* _Questions_:
[A] List every question that the bug bounty interview poses to the hunter.
[B] Reproduce word for word the stretch of the bug bounty interview from "No idea. I try" to "it’s pretty often?".

* _Supplied text_:
BEGIN

Well. I use a “one-payload-for-all” approach for server-side template injection/XSS, so that can find RCE I suppose. For SQLi I just try manually especially in common places like ?order_by=desc where they might have been forced to write custom queries instead of prepared statements. Sometimes I use this https://labs.detectify.com/2013/05/29/the-ultimate-sql-injection-payload/, but WAF’s gonna WAF, so…

Q: How often do you find a bug that has been overlooked after a bounty program has been established and a horde of researchers have been digging?

No idea. I try not to think about how many have looked before me. There’s really no way to know if a certain part is well tested (except maybe on Synack where you get to see other people’s report titles). I find subdomain takeovers regularly, so I guess for those it’s pretty often?

Q: Do you think being a pentester, web developer, or being in a related field, helps you with bug bounties? Where should they start?

Absolutely! How can you know how to abuse a system if you don’t know how to use it? I’ve worked as a web developer and pentester and both have taught me things that I have used in bug bounty.

Web developers: Read up on common web application flaws, pick a program that seems interesting then go for it! Reach out to me or someone else in the community if you want help.

Pentesters: Do you want to do bug bounty? Then pick a program and do it. It’s the same principle except that your goal is more inclined to finding bugs fast instead of “wide”. It’s excellent training for working as a pentester too.

Time to wrap it up!

Q: What kind of music do you listen to?

I like silence + noise cancelling when I hunt/build. Otherwise, Sabaton has been my gym buddy for the past few months.

Q: What do you do when you aren’t hacking?

Play chess and get angry like a child when I lose. Drink beer. Go to the gym… Play CTF? I guess that’s hacking…

Q: What kind of impact/role have bug bounties played in your life?

Huge! It’s given me the freedom to work towards my own goals. Since I have a stable income from bug bounty, I only have my other job(s) because I want to. And that’s awesome!

END

Stored data
BEGIN

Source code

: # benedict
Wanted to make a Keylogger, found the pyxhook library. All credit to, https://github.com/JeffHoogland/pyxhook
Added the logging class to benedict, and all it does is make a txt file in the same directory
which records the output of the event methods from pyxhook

END

* _Results_:
[A]
- How often do you find a bug that has been overlooked after a bounty program has been established and a horde of researchers have been digging?
- Do you think being a pentester, web developer, or being in a related field, helps you with bug bounties? Where should they start?
- What kind of music do you listen to?
- What do you do when you aren't hacking?
- What kind of impact/role have bug bounties played in your life?

[B]
No idea. I try not to think about how many have looked before me. There’s really no way to know if a certain part is well tested (except maybe on Synack where you get to see other people’s report titles). I find subdomain takeovers regularly, so I guess for those it’s pretty often?